I think that within us, we hold the power of the entire universe. I know that seems so hippie-dippie, but we have seen a handful of extraordinary leaders in our time—Marsha P. Johnson, Martin Luther King Jr., Gandhi, Malala, Nelson Mandela—people who believed they could change the world. Imagine if we all believed that we mattered that much, which we do; if you look at something like the impact of one hamburger, you can’t deny that there is a huge impact for every decision that we make. Understanding the impact of every choice you make allows you to live an intentional and empowering life. At first, for me, environmentalism was an incredible burden. But once I started taking ownership, stopped blaming the government, and [began] forgiving myself, I realized that it feels really fucking good to live that way!
What lifestyle changes would you recommend to people who want to have a more positive impact on our environment?
First, educate yourself on how to sustain a healthy lifestyle. Second, reduce your meat and fish consumption. Impact-wise, that is the most powerful thing you can do. The next thing is if you can afford to be a conscious consumer, you have a responsibility to be a conscious consumer. I firmly believe that. That means a lot of things. It means trying to purchase as few things with plastic as you can, buying ethical beauty products, and even buying local and seasonal produce. I think voting with our dollars is one of the most powerful things we can do. The next thing I’ll say is allow yourself to get out into the natural environment more. Be intentional about it. You’re going to have more of a connection to the natural environment, and it’s going to filter through your behavior.
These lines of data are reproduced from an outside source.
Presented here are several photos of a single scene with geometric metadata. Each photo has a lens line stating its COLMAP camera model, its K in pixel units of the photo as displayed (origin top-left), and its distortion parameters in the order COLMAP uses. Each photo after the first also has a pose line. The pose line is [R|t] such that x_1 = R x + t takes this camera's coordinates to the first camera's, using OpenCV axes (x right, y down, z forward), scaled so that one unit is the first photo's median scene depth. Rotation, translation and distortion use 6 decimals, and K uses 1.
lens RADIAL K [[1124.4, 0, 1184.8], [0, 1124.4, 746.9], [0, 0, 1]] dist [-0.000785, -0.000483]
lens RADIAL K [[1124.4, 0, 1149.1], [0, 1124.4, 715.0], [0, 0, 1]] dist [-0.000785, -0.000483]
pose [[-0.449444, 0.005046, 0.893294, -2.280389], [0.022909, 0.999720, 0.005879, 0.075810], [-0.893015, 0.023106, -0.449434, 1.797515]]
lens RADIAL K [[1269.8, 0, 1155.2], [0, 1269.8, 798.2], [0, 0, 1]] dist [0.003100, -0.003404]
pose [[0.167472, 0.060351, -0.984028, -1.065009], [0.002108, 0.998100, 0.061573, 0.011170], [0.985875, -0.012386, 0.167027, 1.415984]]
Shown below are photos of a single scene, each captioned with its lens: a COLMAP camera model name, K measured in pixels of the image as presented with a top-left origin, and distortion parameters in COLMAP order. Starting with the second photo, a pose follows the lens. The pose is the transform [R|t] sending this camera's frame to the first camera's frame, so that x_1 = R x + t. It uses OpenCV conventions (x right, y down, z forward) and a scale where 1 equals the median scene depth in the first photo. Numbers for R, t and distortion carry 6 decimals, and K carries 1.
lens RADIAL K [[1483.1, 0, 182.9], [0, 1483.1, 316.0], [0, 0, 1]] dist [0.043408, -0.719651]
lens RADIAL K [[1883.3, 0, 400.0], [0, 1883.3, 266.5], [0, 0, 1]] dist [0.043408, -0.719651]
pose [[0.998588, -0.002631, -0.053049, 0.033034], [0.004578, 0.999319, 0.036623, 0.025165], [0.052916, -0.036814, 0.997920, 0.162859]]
The last thing I’ll say is volunteer; there are so many organizations all over the country that are dedicated to this work. I believe in sustainability in all things good. If I want someone to become a change-maker, if I want someone to feel that they’re making a great impact, that starts first with them and nothing else. It starts inside their brain. That’s the first step. If you really care, and it’s something you want to do, it needs to become apart of who you are. You need to cultivate it.